A short time later, Saul shook the water off his hair and grinned. “It is a new beginning, isn’t it?”

“It will not be easy to convince the other Believers,” I warned him.

Supremely confident, the young man shrugged. “I plan to proclaim Jesus to the synagogues. Everyone needs to know about this new birth, this new beginning, this new life!”

Over the next several days, Saul rather made a nuisance of himself. He went to each synagogue in Damascus and insisted “Jesus is the Son of God. It is a new beginning for Jews and for Gentiles.”

“Isn’t this the man who imprisoned and killed those who follow the Christ?” Many people asked me.

“It is,” I shrugged. “He has changed.”

That wasn’t enough for some of the local leaders. I learned of a plot to kill Saul and so we smuggled him out of the city one night by lowering him over the wall in a basket. We heard he went to Jerusalem to preach to the Jews and disciples there.

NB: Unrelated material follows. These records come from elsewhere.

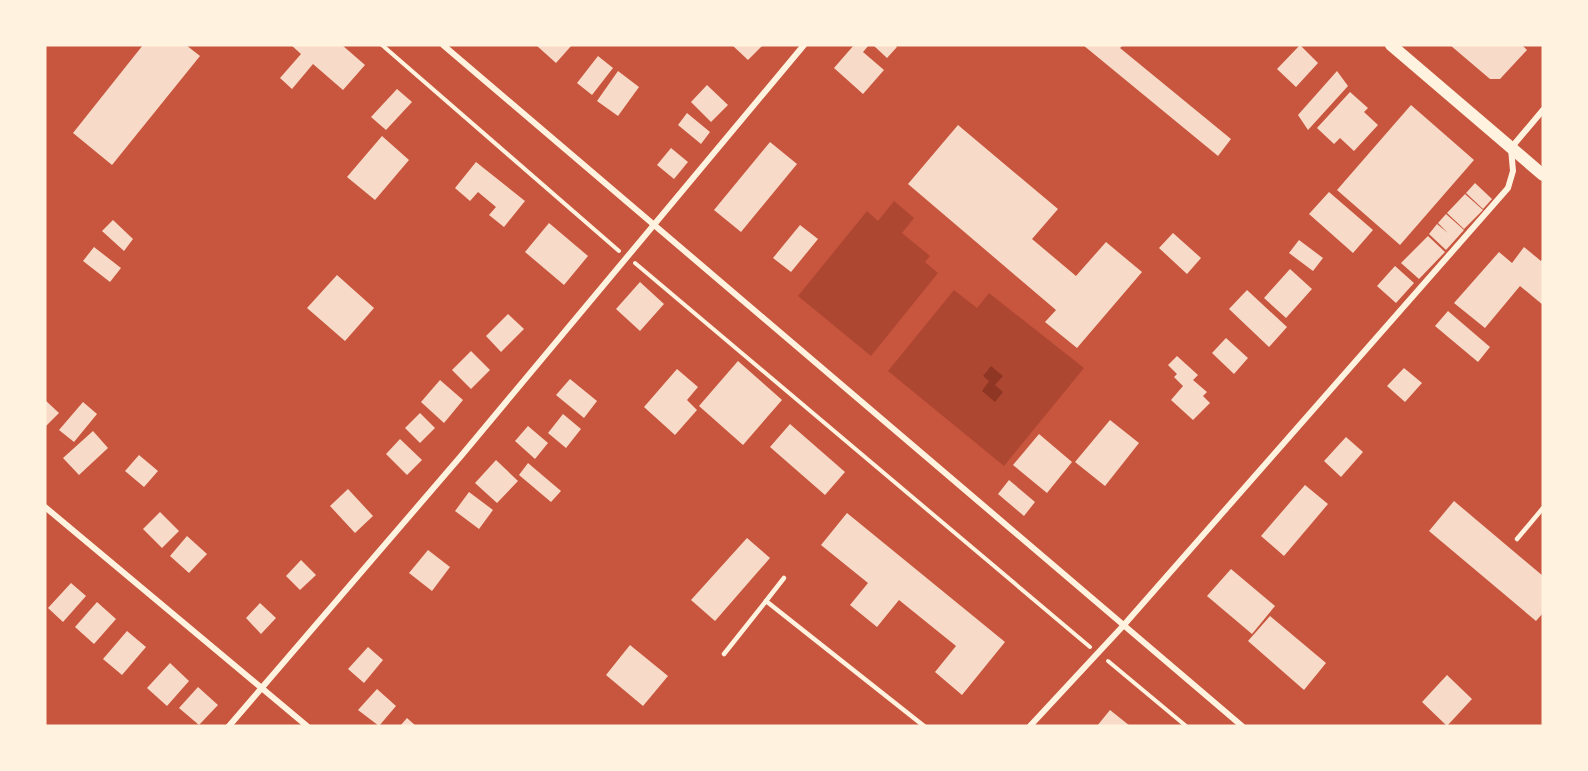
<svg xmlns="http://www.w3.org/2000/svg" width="1588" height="771" viewBox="0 0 1588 771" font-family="'Fira Sans',sans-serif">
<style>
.green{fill:#ae4732}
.water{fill:#8f3625}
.building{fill:#f7dbc8}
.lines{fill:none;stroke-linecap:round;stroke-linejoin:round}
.path{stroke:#fff3e0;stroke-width:4}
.service{stroke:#fff3e0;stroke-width:4.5}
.minor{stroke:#fff3e0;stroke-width:6}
.secondary{stroke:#fff3e0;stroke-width:12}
</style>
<rect width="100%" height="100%" fill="#c8553d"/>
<g class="green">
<polygon points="894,201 914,218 902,233 930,256 925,262 938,273 871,356 798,296 867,211 878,221"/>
<polygon points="954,290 977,308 989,293 1084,368 1004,466 888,371"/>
</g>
<polygon class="water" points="991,366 1003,376 995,385 1003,392 995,402 982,391 989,381 983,376"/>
<g class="building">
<polygon points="143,45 186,45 200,56 112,165 73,133"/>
<polygon points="291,45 342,45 365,65 343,90 313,64 292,89 280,78 301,54"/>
<polygon points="536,45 572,45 556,63"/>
<polygon points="732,45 763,45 748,60"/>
<polygon points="854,45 869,45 863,52 884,70 863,94 834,68"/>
<polygon points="873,45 894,45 897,47 887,58"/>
<polygon points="1083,45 1123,45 1120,48 1231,139 1218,156"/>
<polygon points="1300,45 1318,63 1296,87 1277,69"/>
<polygon points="1450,45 1522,45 1527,50 1500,79 1490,79"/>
<polygon points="598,56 613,68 592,95 577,83"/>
<polygon points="618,71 639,87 618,116 597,101"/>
<polygon points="1337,71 1348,86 1308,130 1298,115"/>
<polygon points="707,85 728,105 711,122 691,102"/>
<polygon points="397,89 412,102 386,130 371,117"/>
<polygon points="1350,92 1368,108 1364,112 1378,125 1354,151 1340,138 1334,144 1317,128"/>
<polygon points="1411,105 1474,160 1400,245 1337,190"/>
<polygon points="687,113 710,132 701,144 678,125"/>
<polygon points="958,125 1058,209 1032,239 1076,276 1106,242 1142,272 1077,348 1045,322 1056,310 908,184"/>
<polygon points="382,136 409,160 375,200 347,177"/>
<polygon points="770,142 797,164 741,232 714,210"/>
<polygon points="671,148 688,162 674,179 657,165"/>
<polygon points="476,162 525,201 504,227 489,215 496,207 478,192 470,201 455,188"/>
<polygon points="1475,183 1492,199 1483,209 1466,193"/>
<polygon points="1329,192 1373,230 1353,253 1309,214"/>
<polygon points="1465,194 1483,210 1464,229 1447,213"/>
<polygon points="1446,214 1464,230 1446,250 1429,234 1437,224 1448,233 1438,223"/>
<polygon points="113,220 133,239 124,251 102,231"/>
<polygon points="549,223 588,256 564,285 525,252"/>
<polygon points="800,225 818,239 791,272 773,258"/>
<polygon points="1173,233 1201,258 1187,274 1159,248"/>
<polygon points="1428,236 1445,252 1419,279 1401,263"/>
<polygon points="1299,240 1323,258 1313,271 1289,253"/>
<polygon points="94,247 121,268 110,282 83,261"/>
<polygon points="1524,247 1541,261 1543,258 1543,305 1520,286 1485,328 1454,303 1499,252 1512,263"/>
<polygon points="1395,266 1414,283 1396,303 1377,286"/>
<polygon points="1290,269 1312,289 1286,318 1264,298"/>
<polygon points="337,275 374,308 345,341 307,308"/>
<polygon points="640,282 664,304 640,331 616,309"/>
<polygon points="1247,290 1287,327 1269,347 1229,309"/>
<polygon points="1448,311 1490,347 1478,362 1435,326"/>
<polygon points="508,314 524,329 501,352 486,336"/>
<polygon points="1226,338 1248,358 1234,374 1212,353"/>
<polygon points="471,351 490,370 471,389 452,370"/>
<polygon points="1177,356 1198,375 1193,380 1207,392 1203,396 1210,403 1193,420 1171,400 1183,386 1174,377 1177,374 1168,365"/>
<polygon points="738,361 782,400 743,445 699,406"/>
<polygon points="1404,368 1422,383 1405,402 1387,386"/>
<polygon points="677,369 698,387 687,400 697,410 675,435 644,407"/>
<polygon points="570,379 597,401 584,418 556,395"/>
<polygon points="440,380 463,400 444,423 421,402"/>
<polygon points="45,400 59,413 45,427"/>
<polygon points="83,402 97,414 74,442 59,430"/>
<polygon points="420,413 435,428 420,443 405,428"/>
<polygon points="563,414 581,429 566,448 548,433"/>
<polygon points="1110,420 1139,443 1105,486 1075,462"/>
<polygon points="790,424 845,472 825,495 770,447"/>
<polygon points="528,426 548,443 535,459 515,441"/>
<polygon points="93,431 108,448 79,475 63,458"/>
<polygon points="1039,434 1072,462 1047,493 1013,465"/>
<polygon points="1346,437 1363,452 1341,477 1324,461"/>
<polygon points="400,439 422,460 407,475 386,454"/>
<polygon points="139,455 158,471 144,487 125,471"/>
<polygon points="496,460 518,481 497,503 475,483"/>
<polygon points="528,463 561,491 551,502 519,475"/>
<polygon points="1009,480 1035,502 1024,516 998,494"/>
<polygon points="1305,485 1328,504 1284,556 1261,536"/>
<polygon points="348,489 373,516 355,533 330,506"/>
<polygon points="469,492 493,510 479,529 455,511"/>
<polygon points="1454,501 1543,576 1543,613 1536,621 1429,531"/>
<polygon points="160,512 179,531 162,548 143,529"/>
<polygon points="847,513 1005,642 962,695 935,672 956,646 899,600 877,627 850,605 868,583 821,545"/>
<polygon points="187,536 207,554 189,573 170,556"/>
<polygon points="747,538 770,558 715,621 691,600"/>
<polygon points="428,550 450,567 432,591 409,573"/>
<polygon points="301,560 316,575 300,590 286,576"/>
<polygon points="1231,569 1275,606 1252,634 1207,596"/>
<polygon points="71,583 86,596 63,622 48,608"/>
<polygon points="97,602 116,619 94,644 75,627"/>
<polygon points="260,603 276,618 261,634 246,618"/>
<polygon points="1270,616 1326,663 1304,690 1248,641"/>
<polygon points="127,631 146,647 122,675 103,659"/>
<polygon points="630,645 668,676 643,706 606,675"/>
<polygon points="368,647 383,660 364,683 348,669"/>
<polygon points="170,663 189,681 167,706 147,688"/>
<polygon points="1447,675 1472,699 1447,726 1422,702"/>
<polygon points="198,687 218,705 199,725 179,708"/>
<polygon points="377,689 396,706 379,726 358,710"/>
<polygon points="1110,710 1130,726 1097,726"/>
<polygon points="407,718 416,726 400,726"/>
</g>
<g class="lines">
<g class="path">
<polyline points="382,45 619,251"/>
<polyline points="635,263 1090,647"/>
<polyline points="1108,661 1186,726"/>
</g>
<g class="service">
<polyline points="1517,539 1543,508"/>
<polyline points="766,601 784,578"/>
<polyline points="724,654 766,601 924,726"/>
</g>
<g class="minor">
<polyline points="443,45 1242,726"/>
<polyline points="45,507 307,726"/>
<polyline points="229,726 461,456 804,45"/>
<polyline points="1030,726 1123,626 1508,188 1513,171 1511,148 1543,110"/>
</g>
<polyline class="secondary" points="1391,45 1543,175"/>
</g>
<rect width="1588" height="771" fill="none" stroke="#fff3e0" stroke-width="93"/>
</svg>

I wish him well.

Ananias was called by God to do something frightening, but he trusted and obeyed. How often do we hesitate to do something difficult because we aren’t sure of the outcome?

Recently I was reminded of the metaphor of a flashlight in the darkness. Faith is like following a dark path with only a flashlight. It doesn’t help me see everything, but it lights enough so I can take a couple of steps, then a couple more. No matter how big the flashlight, it will never completely light up the world. In the same way, we don’t have to have all the answers in order to step out in ministry.

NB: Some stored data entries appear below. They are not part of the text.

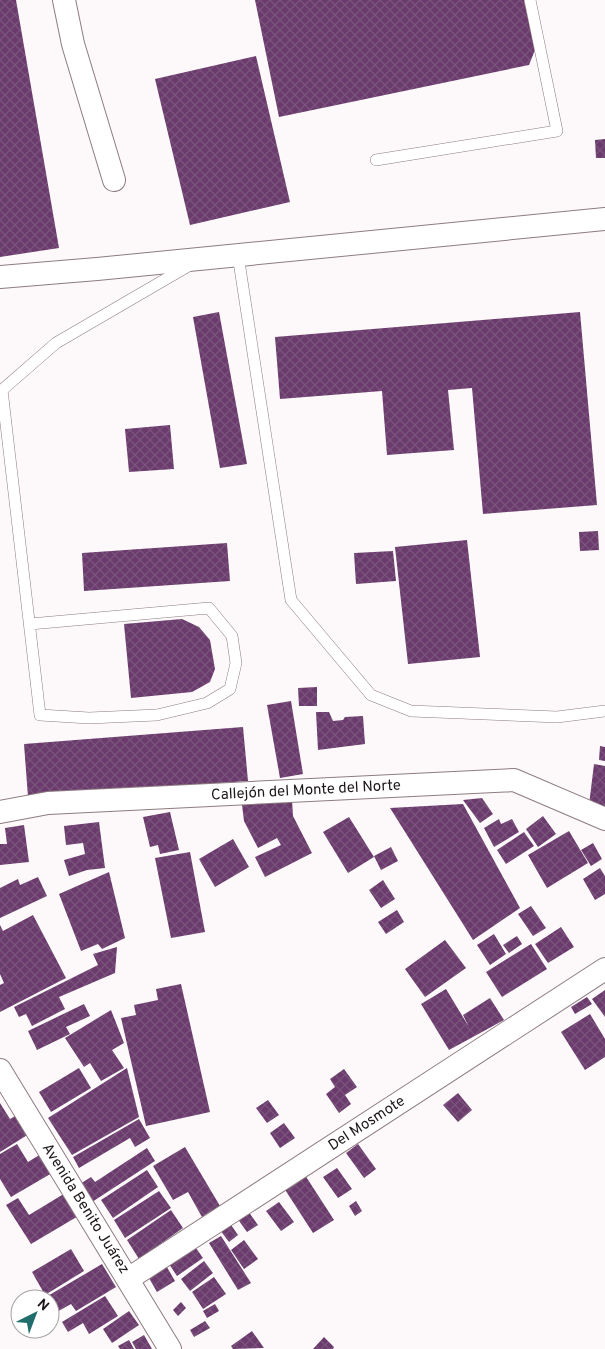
<svg xmlns="http://www.w3.org/2000/svg" width="605" height="1349" viewBox="0 0 605 1349" font-family="Overpass,sans-serif">
	<style>
		.building { fill: url(#building-cross-hatch) }
		.lines { fill: none; stroke-linecap: round; stroke-linejoin: round }
		.lane-casing { stroke: #8d7c81; stroke-width: 12 }
		.street-casing { stroke: #8d7c81; stroke-width: 24 }
		.lane { stroke: #fff; stroke-width: 11 }
		.street { stroke: #fff; stroke-width: 22 }
		.labels { text-anchor: middle; dominant-baseline: central; stroke-width: 5; stroke-linejoin: round; paint-order: stroke }
		.street-label { font-size: 15px; fill: #1d1718; stroke: #fff }
	</style>
	<defs>
		<pattern id="building-cross-hatch" width="8" height="8" patternUnits="userSpaceOnUse" patternTransform="scale(1.25)"><rect width="8" height="8" fill="#6a3b6c"/><path d="M0 0l8 8M0 8l8-8" fill="none" stroke="#7a547c"/></pattern>
	</defs>
	<rect width="100%" height="100%" fill="#fdf9fa"/>
	<path class="building" d="M0,0H16L59,248L0,257Z
		M255,0H524L535,50L529,65L279,117Z
		M256,56L290,202L190,225L155,79Z
		M605,139V158H596L595,140Z
		M219,312L247,464L220,468L193,317Z
		M580,312L597,505L483,514L472,388L448,390L454,450L387,455L382,391L280,399L275,337Z
		M170,425L174,469L129,472L125,429Z
		M598,531L599,550L580,551L579,532Z
		M467,540L480,657L408,664L395,547Z
		M227,543L230,581L84,591L82,553Z
		M393,551L396,581L356,584L354,553Z
		M182,619L199,627L210,640L215,669L210,682L192,692L131,698L124,624Z
		M317,687V706H299L298,688Z
		M291,701L303,774L280,778L267,705Z
		M316,712H329L333,721L343,720L345,717L363,716L365,744L318,750Z
		M243,727L248,781L28,797L24,744Z
		M600,746L605,747V761L599,760Z
		M594,764L605,766V807L589,805Z
		M482,798L493,814L480,823L463,800Z
		M292,800L293,816L312,853L265,877L255,857L281,845L277,838L258,848L244,821L242,805Z
		M463,804L520,908L473,940L390,808Z
		M170,812L179,850L160,854L158,845L150,847L143,817Z
		M543,816L556,834L538,847L526,829Z
		M349,817L374,857L348,873L323,832Z
		M499,819L501,824L512,819L519,832L494,847L484,828Z
		M99,822L105,868L87,870L69,876L64,860L85,854L83,843L66,845L64,826Z
		M24,825L29,862L0,865V844H7L5,828Z
		M569,831L588,863L547,888L528,855Z
		M524,832L534,846L506,864L497,850Z
		M233,839L249,867L215,887L199,859Z
		M593,843L602,859L591,866L581,850Z
		M391,847L398,861L381,870L374,856Z
		M190,852L205,932L171,938L155,858Z
		M600,868L605,876V894L595,900L583,879Z
		M109,872L125,938L102,949L98,944L81,951L59,894Z
		M38,877L47,896L0,918V888L18,879L20,885Z
		M383,880L395,899L381,908L369,890Z
		M531,906L546,928L533,936L518,914Z
		M397,910L404,922L386,934L378,922Z
		M33,915L66,978L0,1012V985L4,983L0,974V925L3,931Z
		M561,927L574,947L548,963L535,944Z
		M494,934L506,954L490,965L477,945Z
		M517,936L522,944L509,953L503,945Z
		M445,940L466,968L425,997L405,969Z
		M531,944L547,969L502,997L486,972Z
		M117,947L115,973L59,997L65,1009L32,1026L26,1014L19,1017L14,1007L98,965L93,954Z
		M181,984L210,1112L146,1126L121,1018L136,1015L134,1005L158,1000L156,989Z
		M446,989L469,1027L463,1015L490,998L504,1020L449,1050L421,1004Z
		M605,990V1017L592,999Z
		M587,997L592,1004L575,1014L571,1007Z
		M84,1004L90,1016L66,1027L70,1034L37,1050L28,1031Z
		M111,1010L124,1043L112,1050L124,1068L101,1081L90,1063L84,1067L65,1038Z
		M590,1014L605,1039V1057L585,1070L561,1032Z
		M79,1068L91,1088L51,1112L39,1092Z
		M127,1068L139,1117L72,1155L48,1118Z
		M344,1069L357,1087L345,1095L351,1104L339,1113L326,1094L335,1087L330,1079Z
		M458,1093L472,1110L458,1122L443,1105Z
		M268,1100L279,1115L267,1123L256,1108Z
		M0,1103L10,1119L17,1115L29,1134L0,1152Z
		M139,1119L150,1138L135,1147L130,1138L79,1168L73,1157Z
		M284,1123L295,1138L280,1148L270,1133Z
		M17,1144L28,1162L41,1154L52,1173L11,1197L0,1179V1154Z
		M358,1144L376,1169L364,1178L346,1153Z
		M185,1147L220,1206L202,1217L188,1192L173,1200L153,1166Z
		M147,1148L155,1161L92,1202L80,1184L91,1177L95,1182Z
		M337,1168L352,1189L338,1198L323,1177Z
		M147,1170L158,1187L113,1218L101,1200Z
		M303,1172L334,1220L313,1233L282,1185Z
		M159,1191L171,1208L125,1238L114,1220Z
		M67,1192L80,1215L31,1244L6,1205L18,1198L29,1215Z
		M356,1201L362,1211L355,1216L349,1206Z
		M279,1202L294,1222L281,1231L266,1211Z
		M171,1210L183,1228L139,1259L127,1240Z
		M248,1211L258,1225L247,1232L237,1218Z
		M227,1219L238,1235L229,1242L217,1226Z
		M221,1236L251,1283L238,1290L209,1243Z
		M244,1240L258,1259L244,1269L231,1250Z
		M191,1241L203,1258L177,1276L165,1258Z
		M71,1249L84,1271L45,1295L32,1272Z
		M204,1261L213,1273L190,1291L181,1279Z
		M164,1262L175,1281L157,1292L146,1273Z
		M102,1264L116,1287L76,1311L71,1304L55,1313L50,1305V1299L46,1297Z
		M214,1277L226,1294L203,1309L192,1292Z
		M105,1296L118,1316L89,1334L83,1323L68,1332L62,1322Z
		M181,1302L186,1308L178,1316L173,1310Z
		M215,1304L219,1311L207,1318L203,1311Z
		M129,1311L139,1325L112,1343L103,1329Z
		M205,1321L210,1328L194,1337L190,1330Z
		M252,1331L264,1348L233,1349L231,1346Z
		M144,1335L152,1349H136L132,1342Z
		M324,1337L334,1347L333,1349H313Z
		M129,1340L134,1349H120L118,1346Z"/>
	<g class="lines">
		<defs>
			<path id="lane" d="M376,160L557,131L530,0
				M238,255L291,600L371,695L411,711L557,717L605,711
				M30,624L209,608L232,636L236,663L230,689L207,703L157,715L89,718L40,715L2,390L56,343L190,265"/>
			<path id="street" d="M64,0L73,44L114,180
				M0,277L97,269L605,219
				M0,812L48,803L514,780L605,819
				M0,1070L170,1349
				M128,1279L605,969"/>
		</defs>
		<use href="#lane" class="lane-casing"/>
		<use href="#street" class="street-casing"/>
		<use href="#lane" class="lane"/>
		<use href="#street" class="street"/>
	</g>
	<g class="labels">
		<g class="street-label">
			<text transform="translate(306 791) rotate(-3)">Callejón del Monte del Norte</text>
			<text transform="translate(367 1124) rotate(-33)">Del Mosmote</text>
			<text transform="translate(85 1209) rotate(58)">Avenida Benito Juárez</text>
		</g>
	</g>
	<g transform="translate(35 1314) rotate(42)"><circle r="24" fill="#ffffff" stroke="#a5a2a3"/>
	<path d="M0-4L9 19L0 12L-9 19Z" fill="#216d6c"/>
	<text y="-8" font-size="14" font-weight="bold" text-anchor="middle" fill="#1d1718">N</text>
	</g>
</svg>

Paul first preached to the Jews in Damascus. When he returned to Jerusalem, “Barnabas took him, and brought him to the apostles, and declared to them how on the road he had seen the Lord.” (Acts 9:27) Imagine the consternation in the community of Jerusalem when Saul came back. The Jewish leaders were angry with him and the disciples feared him. That didn’t stop Saul, though. He kept taking one step at a time until his journeys covered much of the Roman empire with the Good News.

Take out your Faith Flashlight and shine it on the path you are on. What is the next step?